# Given records start

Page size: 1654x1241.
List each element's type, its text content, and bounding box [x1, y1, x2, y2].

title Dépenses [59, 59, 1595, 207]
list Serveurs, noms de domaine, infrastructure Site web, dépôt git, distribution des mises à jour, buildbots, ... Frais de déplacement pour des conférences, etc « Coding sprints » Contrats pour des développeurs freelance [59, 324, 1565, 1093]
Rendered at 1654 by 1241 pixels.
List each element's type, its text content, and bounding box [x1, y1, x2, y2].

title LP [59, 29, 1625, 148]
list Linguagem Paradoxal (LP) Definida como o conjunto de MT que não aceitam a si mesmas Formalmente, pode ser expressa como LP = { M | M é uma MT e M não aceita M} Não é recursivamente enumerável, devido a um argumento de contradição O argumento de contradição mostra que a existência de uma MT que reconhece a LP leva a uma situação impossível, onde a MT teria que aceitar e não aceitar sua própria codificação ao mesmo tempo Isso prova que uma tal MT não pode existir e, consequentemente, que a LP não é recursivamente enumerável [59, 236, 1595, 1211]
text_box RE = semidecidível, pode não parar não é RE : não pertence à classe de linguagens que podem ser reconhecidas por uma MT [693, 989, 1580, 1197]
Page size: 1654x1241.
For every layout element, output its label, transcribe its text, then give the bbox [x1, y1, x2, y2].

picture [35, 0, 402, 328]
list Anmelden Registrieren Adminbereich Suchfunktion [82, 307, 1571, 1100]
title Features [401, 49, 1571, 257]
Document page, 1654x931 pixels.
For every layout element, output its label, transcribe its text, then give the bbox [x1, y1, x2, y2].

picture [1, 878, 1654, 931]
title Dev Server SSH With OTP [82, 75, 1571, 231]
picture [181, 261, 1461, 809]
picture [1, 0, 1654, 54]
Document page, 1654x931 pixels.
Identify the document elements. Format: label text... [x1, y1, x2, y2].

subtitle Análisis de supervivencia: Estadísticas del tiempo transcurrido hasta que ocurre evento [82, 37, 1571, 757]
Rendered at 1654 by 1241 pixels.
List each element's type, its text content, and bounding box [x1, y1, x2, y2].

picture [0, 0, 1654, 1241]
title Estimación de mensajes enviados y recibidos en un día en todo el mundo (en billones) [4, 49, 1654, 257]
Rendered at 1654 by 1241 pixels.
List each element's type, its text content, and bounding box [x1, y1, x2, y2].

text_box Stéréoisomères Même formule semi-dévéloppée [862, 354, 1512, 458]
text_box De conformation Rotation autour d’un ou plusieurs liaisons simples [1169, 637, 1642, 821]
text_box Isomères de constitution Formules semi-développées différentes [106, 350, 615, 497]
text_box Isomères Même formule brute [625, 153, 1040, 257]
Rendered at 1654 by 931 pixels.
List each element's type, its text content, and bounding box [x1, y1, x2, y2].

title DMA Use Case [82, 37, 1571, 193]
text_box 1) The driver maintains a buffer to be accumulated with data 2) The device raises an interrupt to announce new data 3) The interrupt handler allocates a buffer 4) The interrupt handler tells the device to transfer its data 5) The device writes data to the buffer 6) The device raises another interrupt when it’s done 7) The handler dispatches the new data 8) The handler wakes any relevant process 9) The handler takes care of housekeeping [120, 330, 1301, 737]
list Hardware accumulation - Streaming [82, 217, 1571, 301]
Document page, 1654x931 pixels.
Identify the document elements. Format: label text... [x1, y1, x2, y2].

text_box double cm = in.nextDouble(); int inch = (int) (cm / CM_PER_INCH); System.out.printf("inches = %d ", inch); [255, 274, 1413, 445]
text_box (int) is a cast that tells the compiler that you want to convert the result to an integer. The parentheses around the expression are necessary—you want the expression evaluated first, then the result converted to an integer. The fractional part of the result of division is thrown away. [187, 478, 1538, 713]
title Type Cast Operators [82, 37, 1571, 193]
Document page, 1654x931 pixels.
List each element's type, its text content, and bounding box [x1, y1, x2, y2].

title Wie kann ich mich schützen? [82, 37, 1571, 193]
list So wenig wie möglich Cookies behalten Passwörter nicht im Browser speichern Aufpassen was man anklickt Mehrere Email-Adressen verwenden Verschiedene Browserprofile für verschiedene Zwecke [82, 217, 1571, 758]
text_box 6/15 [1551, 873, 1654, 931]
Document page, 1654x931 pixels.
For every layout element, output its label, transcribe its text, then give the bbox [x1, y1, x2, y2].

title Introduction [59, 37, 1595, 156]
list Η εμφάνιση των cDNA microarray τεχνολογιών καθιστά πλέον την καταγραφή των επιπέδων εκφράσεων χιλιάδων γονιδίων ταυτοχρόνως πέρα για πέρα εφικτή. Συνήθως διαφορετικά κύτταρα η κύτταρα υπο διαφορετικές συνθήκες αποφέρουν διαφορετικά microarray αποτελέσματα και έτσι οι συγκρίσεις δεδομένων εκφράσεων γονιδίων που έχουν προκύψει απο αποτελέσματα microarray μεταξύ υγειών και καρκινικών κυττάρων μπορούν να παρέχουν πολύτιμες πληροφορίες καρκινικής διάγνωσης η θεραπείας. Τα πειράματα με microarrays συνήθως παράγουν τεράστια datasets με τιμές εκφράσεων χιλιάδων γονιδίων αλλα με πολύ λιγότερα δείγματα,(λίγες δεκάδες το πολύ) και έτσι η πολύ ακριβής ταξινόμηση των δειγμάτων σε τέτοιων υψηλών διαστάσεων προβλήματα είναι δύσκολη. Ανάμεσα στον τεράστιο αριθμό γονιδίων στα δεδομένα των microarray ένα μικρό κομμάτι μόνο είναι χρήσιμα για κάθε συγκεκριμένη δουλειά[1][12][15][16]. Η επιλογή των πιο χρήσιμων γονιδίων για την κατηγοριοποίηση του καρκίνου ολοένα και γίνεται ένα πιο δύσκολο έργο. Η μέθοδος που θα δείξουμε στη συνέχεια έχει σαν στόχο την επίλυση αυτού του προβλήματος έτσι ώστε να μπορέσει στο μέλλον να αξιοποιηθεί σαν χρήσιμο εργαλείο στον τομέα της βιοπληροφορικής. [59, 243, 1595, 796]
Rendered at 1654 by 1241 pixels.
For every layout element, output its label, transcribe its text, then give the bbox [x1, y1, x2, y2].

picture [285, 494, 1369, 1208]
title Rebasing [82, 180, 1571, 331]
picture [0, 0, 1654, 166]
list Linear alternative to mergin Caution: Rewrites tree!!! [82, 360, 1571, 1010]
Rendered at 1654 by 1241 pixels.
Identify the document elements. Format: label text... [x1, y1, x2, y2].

# Given records end

What is needed: Can you reproduce the whole listing above line for line, with every character unchanged?

Exercise solution:
Page size: 1654x1241.
List each element's type, its text content, and bounding box [x1, y1, x2, y2].

title Dépenses [59, 59, 1595, 207]
list Serveurs, noms de domaine, infrastructure Site web, dépôt git, distribution des mises à jour, buildbots, ... Frais de déplacement pour des conférences, etc « Coding sprints » Contrats pour des développeurs freelance [59, 324, 1565, 1093]
Rendered at 1654 by 1241 pixels.
List each element's type, its text content, and bounding box [x1, y1, x2, y2].

title LP [59, 29, 1625, 148]
list Linguagem Paradoxal (LP) Definida como o conjunto de MT que não aceitam a si mesmas Formalmente, pode ser expressa como LP = { M | M é uma MT e M não aceita M} Não é recursivamente enumerável, devido a um argumento de contradição O argumento de contradição mostra que a existência de uma MT que reconhece a LP leva a uma situação impossível, onde a MT teria que aceitar e não aceitar sua própria codificação ao mesmo tempo Isso prova que uma tal MT não pode existir e, consequentemente, que a LP não é recursivamente enumerável [59, 236, 1595, 1211]
text_box RE = semidecidível, pode não parar não é RE : não pertence à classe de linguagens que podem ser reconhecidas por uma MT [693, 989, 1580, 1197]
Page size: 1654x1241.
For every layout element, output its label, transcribe its text, then give the bbox [x1, y1, x2, y2].

picture [35, 0, 402, 328]
list Anmelden Registrieren Adminbereich Suchfunktion [82, 307, 1571, 1100]
title Features [401, 49, 1571, 257]
Document page, 1654x931 pixels.
For every layout element, output its label, transcribe its text, then give the bbox [x1, y1, x2, y2].

picture [1, 878, 1654, 931]
title Dev Server SSH With OTP [82, 75, 1571, 231]
picture [181, 261, 1461, 809]
picture [1, 0, 1654, 54]
Document page, 1654x931 pixels.
Identify the document elements. Format: label text... [x1, y1, x2, y2].

subtitle Análisis de supervivencia: Estadísticas del tiempo transcurrido hasta que ocurre evento [82, 37, 1571, 757]
Rendered at 1654 by 1241 pixels.
List each element's type, its text content, and bounding box [x1, y1, x2, y2].

picture [0, 0, 1654, 1241]
title Estimación de mensajes enviados y recibidos en un día en todo el mundo (en billones) [4, 49, 1654, 257]
Rendered at 1654 by 1241 pixels.
List each element's type, its text content, and bounding box [x1, y1, x2, y2].

text_box Stéréoisomères Même formule semi-dévéloppée [862, 354, 1512, 458]
text_box De conformation Rotation autour d’un ou plusieurs liaisons simples [1169, 637, 1642, 821]
text_box Isomères de constitution Formules semi-développées différentes [106, 350, 615, 497]
text_box Isomères Même formule brute [625, 153, 1040, 257]
Rendered at 1654 by 931 pixels.
List each element's type, its text content, and bounding box [x1, y1, x2, y2].

title DMA Use Case [82, 37, 1571, 193]
text_box 1) The driver maintains a buffer to be accumulated with data 2) The device raises an interrupt to announce new data 3) The interrupt handler allocates a buffer 4) The interrupt handler tells the device to transfer its data 5) The device writes data to the buffer 6) The device raises another interrupt when it’s done 7) The handler dispatches the new data 8) The handler wakes any relevant process 9) The handler takes care of housekeeping [120, 330, 1301, 737]
list Hardware accumulation - Streaming [82, 217, 1571, 301]
Document page, 1654x931 pixels.
Identify the document elements. Format: label text... [x1, y1, x2, y2].

text_box double cm = in.nextDouble(); int inch = (int) (cm / CM_PER_INCH); System.out.printf("inches = %d ", inch); [255, 274, 1413, 445]
text_box (int) is a cast that tells the compiler that you want to convert the result to an integer. The parentheses around the expression are necessary—you want the expression evaluated first, then the result converted to an integer. The fractional part of the result of division is thrown away. [187, 478, 1538, 713]
title Type Cast Operators [82, 37, 1571, 193]
Document page, 1654x931 pixels.
List each element's type, its text content, and bounding box [x1, y1, x2, y2].

title Wie kann ich mich schützen? [82, 37, 1571, 193]
list So wenig wie möglich Cookies behalten Passwörter nicht im Browser speichern Aufpassen was man anklickt Mehrere Email-Adressen verwenden Verschiedene Browserprofile für verschiedene Zwecke [82, 217, 1571, 758]
text_box 6/15 [1551, 873, 1654, 931]
Document page, 1654x931 pixels.
For every layout element, output its label, transcribe its text, then give the bbox [x1, y1, x2, y2].

title Introduction [59, 37, 1595, 156]
list Η εμφάνιση των cDNA microarray τεχνολογιών καθιστά πλέον την καταγραφή των επιπέδων εκφράσεων χιλιάδων γονιδίων ταυτοχρόνως πέρα για πέρα εφικτή. Συνήθως διαφορετικά κύτταρα η κύτταρα υπο διαφορετικές συνθήκες αποφέρουν διαφορετικά microarray αποτελέσματα και έτσι οι συγκρίσεις δεδομένων εκφράσεων γονιδίων που έχουν προκύψει απο αποτελέσματα microarray μεταξύ υγειών και καρκινικών κυττάρων μπορούν να παρέχουν πολύτιμες πληροφορίες καρκινικής διάγνωσης η θεραπείας. Τα πειράματα με microarrays συνήθως παράγουν τεράστια datasets με τιμές εκφράσεων χιλιάδων γονιδίων αλλα με πολύ λιγότερα δείγματα,(λίγες δεκάδες το πολύ) και έτσι η πολύ ακριβής ταξινόμηση των δειγμάτων σε τέτοιων υψηλών διαστάσεων προβλήματα είναι δύσκολη. Ανάμεσα στον τεράστιο αριθμό γονιδίων στα δεδομένα των microarray ένα μικρό κομμάτι μόνο είναι χρήσιμα για κάθε συγκεκριμένη δουλειά[1][12][15][16]. Η επιλογή των πιο χρήσιμων γονιδίων για την κατηγοριοποίηση του καρκίνου ολοένα και γίνεται ένα πιο δύσκολο έργο. Η μέθοδος που θα δείξουμε στη συνέχεια έχει σαν στόχο την επίλυση αυτού του προβλήματος έτσι ώστε να μπορέσει στο μέλλον να αξιοποιηθεί σαν χρήσιμο εργαλείο στον τομέα της βιοπληροφορικής. [59, 243, 1595, 796]
Rendered at 1654 by 1241 pixels.
For every layout element, output its label, transcribe its text, then give the bbox [x1, y1, x2, y2].

picture [285, 494, 1369, 1208]
title Rebasing [82, 180, 1571, 331]
picture [0, 0, 1654, 166]
list Linear alternative to mergin Caution: Rewrites tree!!! [82, 360, 1571, 1010]
Rendered at 1654 by 1241 pixels.
Identify the document elements. Format: label text... [x1, y1, x2, y2].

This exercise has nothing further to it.